Un relais de la flamme à vélo
Ils sont une douzaine de cadets de gendarmerie accompagnés de leurs cadres, gendarmes d’active et de réserve de Haute-Savoie, à arriver par petits groupes sur le parvis du monument aux morts d’Eymet, mercredi 20 mai. Ils y sont attendus par le maire, Jérôme Bétaille, ses adjoints, ainsi que des représentants des anciens combattants et du Souvenir français.
Les cadets de Haute-Savoie ont prélevé une part de la flamme du Soldat inconnu sous l’Arc de triomphe à Paris afin de lui faire traverser 105 villes françaises jusqu’à Lourdes (Hautes-Pyrénées). « Il s’agit d’un grand relais à vélo, du 17 au 23 mai, organisé avec les cadres des cadets et des bénévoles pour rencontrer des élèves et déposer une part de la flamme au pied des monuments aux morts.
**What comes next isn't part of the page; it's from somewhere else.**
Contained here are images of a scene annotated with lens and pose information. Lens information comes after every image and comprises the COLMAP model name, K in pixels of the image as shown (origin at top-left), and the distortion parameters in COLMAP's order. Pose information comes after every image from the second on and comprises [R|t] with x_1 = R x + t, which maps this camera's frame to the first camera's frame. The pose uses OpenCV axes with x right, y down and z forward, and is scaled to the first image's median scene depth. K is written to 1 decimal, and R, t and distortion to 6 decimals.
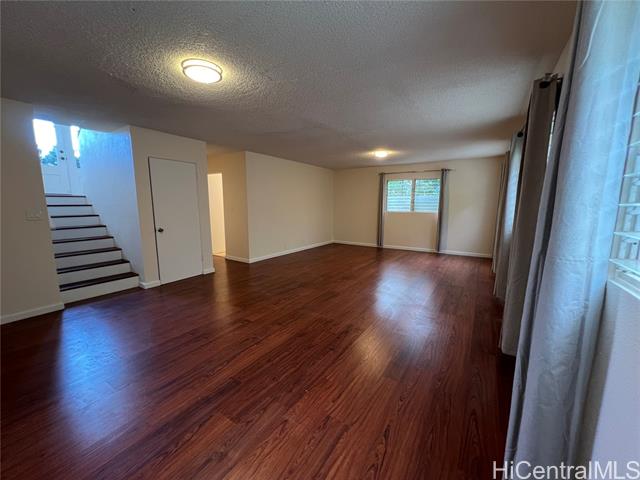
lens RADIAL K [[254.8, 0, 321.0], [0, 254.8, 239.3], [0, 0, 1]] dist [0.001038, 0.000114]
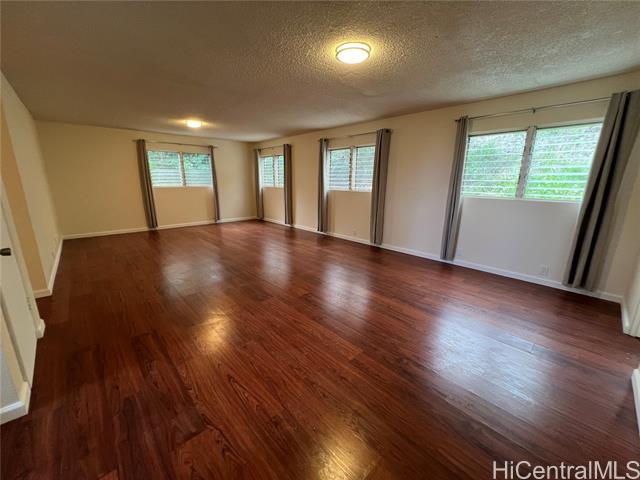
lens RADIAL K [[254.8, 0, 321.0], [0, 254.8, 239.3], [0, 0, 1]] dist [0.001038, 0.000114]
pose [[0.263151, -0.230862, 0.936725, -0.476666], [0.133478, 0.970321, 0.201645, -0.040263], [-0.955476, 0.071969, 0.286156, 0.250129]]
Une opération en lien avec Les Phénix de la gendarmerie, qui soutiennent les blessés et leurs familles notamment par l’intermédiaire du sport à travers le dispositif Défi des blessés », explique l’adjudant Deborah Norguet.
« À Lourdes, nous retrouverons les autres Défis des blessés venus de toute la France. Chaque équipe relayeuse est placée sous l’égide d’une marraine et d’un parrain qui ont agi au péril de leur vie. Pour nous, Fany Claudin, décédée au Liban, et Arnaud Blanc du GIGN, décédé à Cayenne. »
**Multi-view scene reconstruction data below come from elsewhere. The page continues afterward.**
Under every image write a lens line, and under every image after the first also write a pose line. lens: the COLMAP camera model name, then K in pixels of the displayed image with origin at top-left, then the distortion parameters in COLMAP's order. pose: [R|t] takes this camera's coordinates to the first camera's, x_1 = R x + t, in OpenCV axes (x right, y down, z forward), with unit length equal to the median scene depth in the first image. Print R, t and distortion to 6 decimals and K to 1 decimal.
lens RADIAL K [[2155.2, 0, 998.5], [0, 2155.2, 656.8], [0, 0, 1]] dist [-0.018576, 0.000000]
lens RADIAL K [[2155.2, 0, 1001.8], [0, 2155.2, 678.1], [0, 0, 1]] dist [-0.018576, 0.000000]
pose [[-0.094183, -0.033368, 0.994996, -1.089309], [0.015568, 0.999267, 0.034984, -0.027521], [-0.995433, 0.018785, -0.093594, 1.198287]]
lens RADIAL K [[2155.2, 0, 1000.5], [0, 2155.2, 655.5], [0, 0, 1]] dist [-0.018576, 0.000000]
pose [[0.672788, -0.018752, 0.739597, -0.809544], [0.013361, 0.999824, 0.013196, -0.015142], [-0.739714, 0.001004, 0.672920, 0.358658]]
Lectures des élèves du collège
Lors de la cérémonie de réception de la flamme, Soline, Annaëlle, Keira, Gabriel et d’autres élèves au collège d’Eymet ont lu plusieurs textes en mémoire de ceux ayant combattu ou servi pour la France. Puis, une bougie a été allumée à partir de la flamme du Soldat inconnu et déposée au pied du monument aux morts en mémoire des combattants tombés au champ d’honneur.
Cette cérémonie intergénérationnelle s’est déroulée en présence du major Cécile Capelier, commandant la communauté de brigades (COB) de Sigoulès-et-Flaugeac, Eymet et Issigeac, des pompiers et d’un porte-drapeau. Une occasion « d’éclairer l’histoire de manière vivante et pas seulement dans les livres, et de transmettre un message pour un monde solidaire, uni et sans guerre », ont conclu les cadets.